Tales from the Eternal Café
Tales from the Eternal Cafe is Janet Hamill's debut short story collection, and offers a thrilling, unwinding trail of tales that excite and mystify; drift then deliver a powerful punch that readers will devour. Like Karen Russell, George Saunders, Jose Luis Borges and Isabel Allende, Janet Hamill's writing lures readers willingly into a labyrinth of surprise and suspense, with humour lurking just on the other side of pathos; a tear just moments away from bright, well-deserved laughter. The book includes an introduction by the author's lifelong friend, singer-songwriter-poet-author Patti Smith, whose book Just Kids, received the National Book Award for Nonfiction in 2010.

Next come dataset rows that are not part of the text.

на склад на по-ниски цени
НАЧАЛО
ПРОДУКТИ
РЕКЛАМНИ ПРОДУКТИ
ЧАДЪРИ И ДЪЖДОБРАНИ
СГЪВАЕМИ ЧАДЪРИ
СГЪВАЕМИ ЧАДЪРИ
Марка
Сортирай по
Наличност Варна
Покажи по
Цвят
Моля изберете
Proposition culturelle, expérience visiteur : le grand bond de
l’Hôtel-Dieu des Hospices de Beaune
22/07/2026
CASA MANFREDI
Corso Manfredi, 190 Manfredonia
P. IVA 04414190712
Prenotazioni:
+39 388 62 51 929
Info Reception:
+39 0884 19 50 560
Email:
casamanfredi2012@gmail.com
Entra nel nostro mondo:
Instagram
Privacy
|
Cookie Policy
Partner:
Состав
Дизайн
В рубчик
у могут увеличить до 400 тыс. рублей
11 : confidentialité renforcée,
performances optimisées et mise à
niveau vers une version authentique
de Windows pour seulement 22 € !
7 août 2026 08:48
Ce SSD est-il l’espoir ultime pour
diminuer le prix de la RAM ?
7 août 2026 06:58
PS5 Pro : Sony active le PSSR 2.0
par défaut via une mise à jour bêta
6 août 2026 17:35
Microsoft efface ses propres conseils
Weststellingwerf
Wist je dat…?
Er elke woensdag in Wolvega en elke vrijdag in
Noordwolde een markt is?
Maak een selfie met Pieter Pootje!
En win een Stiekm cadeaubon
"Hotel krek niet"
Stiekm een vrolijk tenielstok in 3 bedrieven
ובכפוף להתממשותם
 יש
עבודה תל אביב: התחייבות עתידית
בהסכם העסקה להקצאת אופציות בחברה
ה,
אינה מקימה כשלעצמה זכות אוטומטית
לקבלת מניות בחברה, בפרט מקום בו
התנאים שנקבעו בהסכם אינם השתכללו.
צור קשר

Janet Hamill is a novelist, poet, musician and painter, affiliated with the international neo-surrealist movement. She has published five poetry collections, including Troublante (Oliphant Press), The Temple (Telephone Books), Nostalgia of the Infinite (Ocean View Books), Lost Ceilings (Telephone Books), and, most recently, Body of Water (Bowery Books) in November 2008, which was nominated for the Poetry Society of America’s William Carlos Williams Prize. Her poem “K-E-R-O-U-A-C,” included in the widely praised anthology, Bowery Women Poems (Bowery Books 2006) and was nominated for a Pushcart Prize. Janet’s poetry and short fiction has appeared in numerous anthologies and journals, including Up Late: American Poetry Since 1970, The Low-Tech Manual, Living with the Animals, The Unmade Bed, Deep Down: The New Sensual Writing by Women, Bomb, City Lights Review, Café Review, New Wilderness, The World, Recluse, Kansas Quarterly, Poetry Flash, and the Hart Crane Newsletter.
Patti Smith is an American singer-songwriter, poet and visual artist, who became a highly influential component of the New York City punk rock movement with her 1975 debut album Horses. Her memoir, Just Kids, was awarded the National Book Award in 2010.